Juju Metrics complete the operational picture with application observability; by modeling, sampling and collecting measurements of resources such as these. Juju collects application metrics at a cadence appropriate for taking a model-level assessment of application utilization and capacity planning.

There are many instrumentation and time-series data collection solutions supporting devops. Juju’s metrics complement these fine-grained, lower-level data sources with a model-level overview -- a starting point for deeper analysis.

Collecting metrics

Adding metrics to a charm is simple and straightforward with the reactive framework.

Add layer:metrics

Add layer:metrics to the charm’s layer.yaml. This layer provides the collect-metrics hook, and allows metric collection to be defined completely by metrics.yaml.

Add metrics.yaml

Declare the metrics to be collected in your charm's metrics.yaml. Example:

metrics:
  users:
    type: gauge
    description: Number of users
  tokens:
    type: gauge
    description: Number of active tokens

Metric types

In Juju 2.0, only type: gauge fully supports operational use-cases. Other types are experimental in this release.

type: gauge

Gauge metrics are a snapshot value reading at a point in time, as a positive decimal number.

type: absolute

Absolute metrics track the quantity since the last measurement, as a positive decimal number. Future releases of Juju will track the cumulative aggregate of absolutes, providing a more useful indicator to operators.
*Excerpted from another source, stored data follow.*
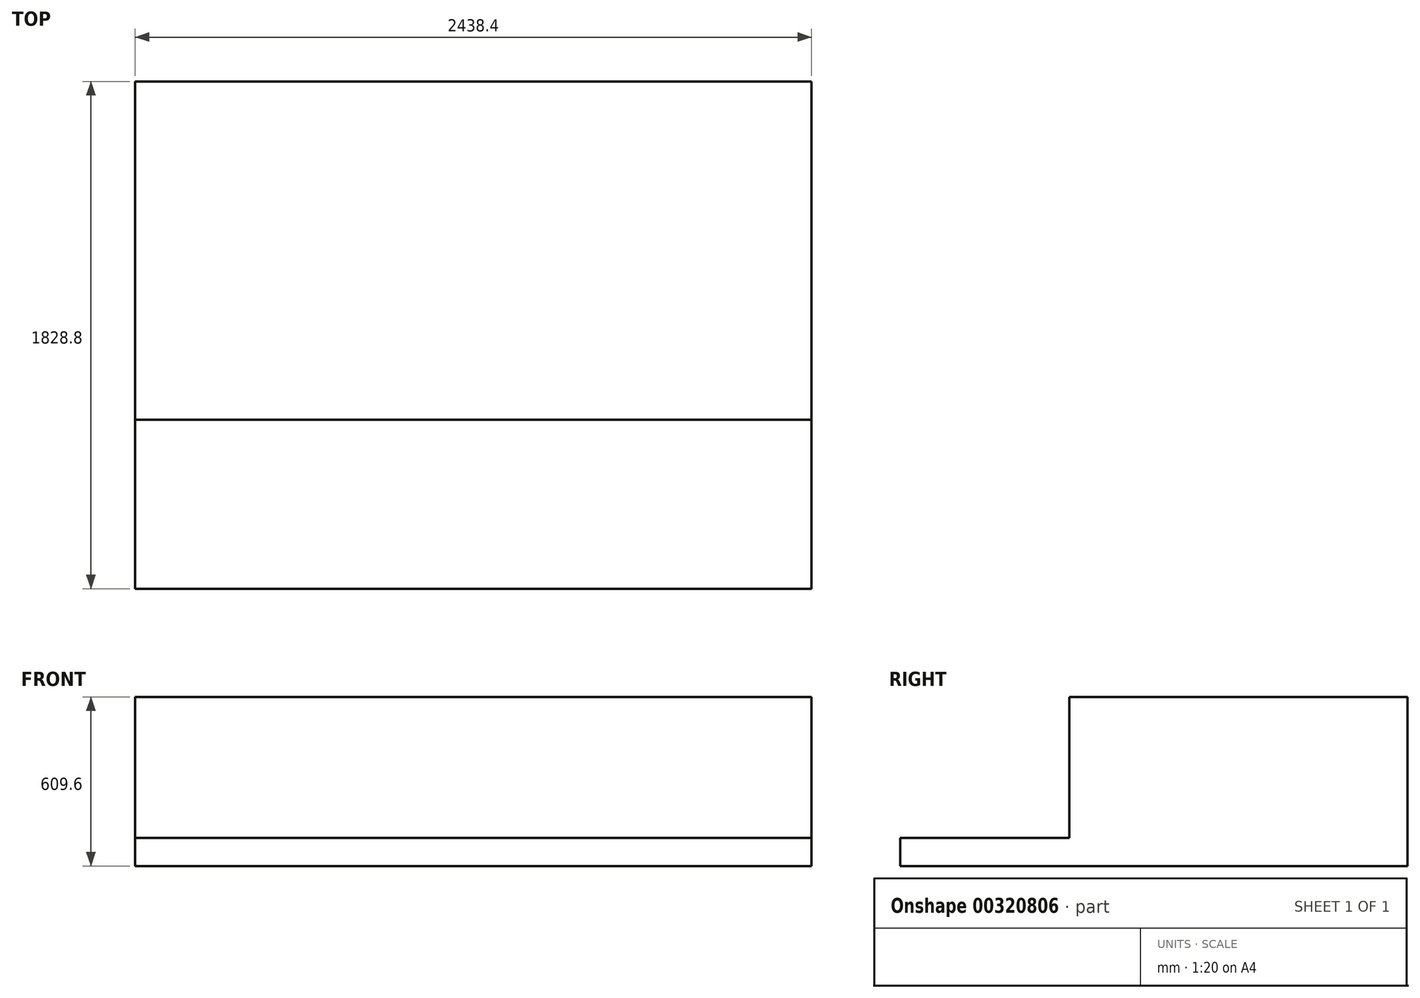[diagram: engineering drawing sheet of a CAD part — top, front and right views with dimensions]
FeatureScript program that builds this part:
annotation { "Feature Type Name" : "Feature", "Feature Type Description" : "" }
export const myFeature = defineFeature(function(context is Context, id is Id, definition is map)
    precondition{}
    {
        {
            var Q0;
            Q0=qCreatedBy(makeId("Right.planeOp"),FACE);
            var sketch = newSketch(context, id + "F0", { "sketchPlane" : qUnion([Q0])});
            skLineSegment(sketch, "E0", {"start": v(-914.4, 0) * mm, "end": v(914.4, 0) * mm});
            skLineSegment(sketch, "E1", {"start": v(-914.4, 0) * mm, "end": v(-914.4, 101.6) * mm});
            skLineSegment(sketch, "E2", {"start": v(-914.4, 101.6) * mm, "end": v(-304.8, 101.6) * mm});
            skLineSegment(sketch, "E3", {"start": v(-304.8, 101.6) * mm, "end": v(-304.8, 609.6) * mm});
            skLineSegment(sketch, "E4", {"start": v(-304.8, 609.6) * mm, "end": v(914.4, 609.6) * mm});
            skLineSegment(sketch, "E5", {"start": v(914.4, 609.6) * mm, "end": v(914.4, 0) * mm});
            skSolve(sketch);
        }
        {
            var Q0;
            Q0 = qSketchRegion(id + "F0", true);
            extrude(context, id + "F1", {"entities" : qUnion([Q0]), "endBound" : BoundingType.SYMMETRIC, "depth" : 2438.4 * mm});
        }
    });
Built-in metric juju-units

There is also a built-in metric, which has no type or description, named juju-units. When declared, this metric sends a "1" for each unit.

Metric commands

When charming with layer:metrics, add a command: attribute to each metric in metrics.yaml, containing a command line that measures the value when executed. layer:metrics will then execute this command in the collect-metrics hook for you automatically. Continuing with the example above:

metrics:
  users:
    type: gauge
    description: Number of users
    command: scripts/count_users.py
  tokens:
    type: gauge
    description: Number of active tokens
    command: scripts/count_tokens.py

Commands can use any script or executable in your charm or installed elsewhere on the workload. The current working directory for this command will be the charm directory (charmhelpers.core.hookenv.charm_dir). The command must write only the metric value to standard output, and terminate with exit code 0 in order for the measurement to be to be counted valid.

Continuing with the metrics example above, a charm that relates to a PostgreSQL database probably stores its "users" and "tokens" in database tables. These can be counted with a simple SQL query. scripts/count_users.py in such a charm might read as:

#!/usr/bin/env python3

# Python packages will have been installed by the charm.
import configparser
import psycopg2


if __name__ == '__main__':
    # Read the application's configuration file, which will have been written
    # by the charm's relation hooks.
    with open('/opt/sso-auth/config.ini') as f:
        config_str = f.read()
    config = configparser.ConfigParser(strict=False)
    config.read_string(config_str)

    # Build a database connection string from configuration.
    dbname = config['database']['NAME']
    user = config['database']['USER']
    password = config['database']['PASSWD']
    hostport = config['database']['HOST']
    host, port = hostport.split(':')
    conn_str = 'dbname=%s user=%s password=%s host=%s port=%s' % (
        dbname, user, password, host, port)
    conn = psycopg2.connect(conn_str)
    try:
        cur = conn.cursor()
        try:
            # For sake of example, let's say we don't want to include the
            # default admin user account in the count.
            cur.execute("SELECT COUNT(1) FROM users WHERE name != 'admin';")
            row, = cur.fetchone()
            print(row)  # Print the measurement to standard output, for Juju
        finally:
            cur.close()
    finally:
        conn.close()

Note that this command will not have access to the normal lifecycle hook environment. Refer to the collect-metrics documentation for more information.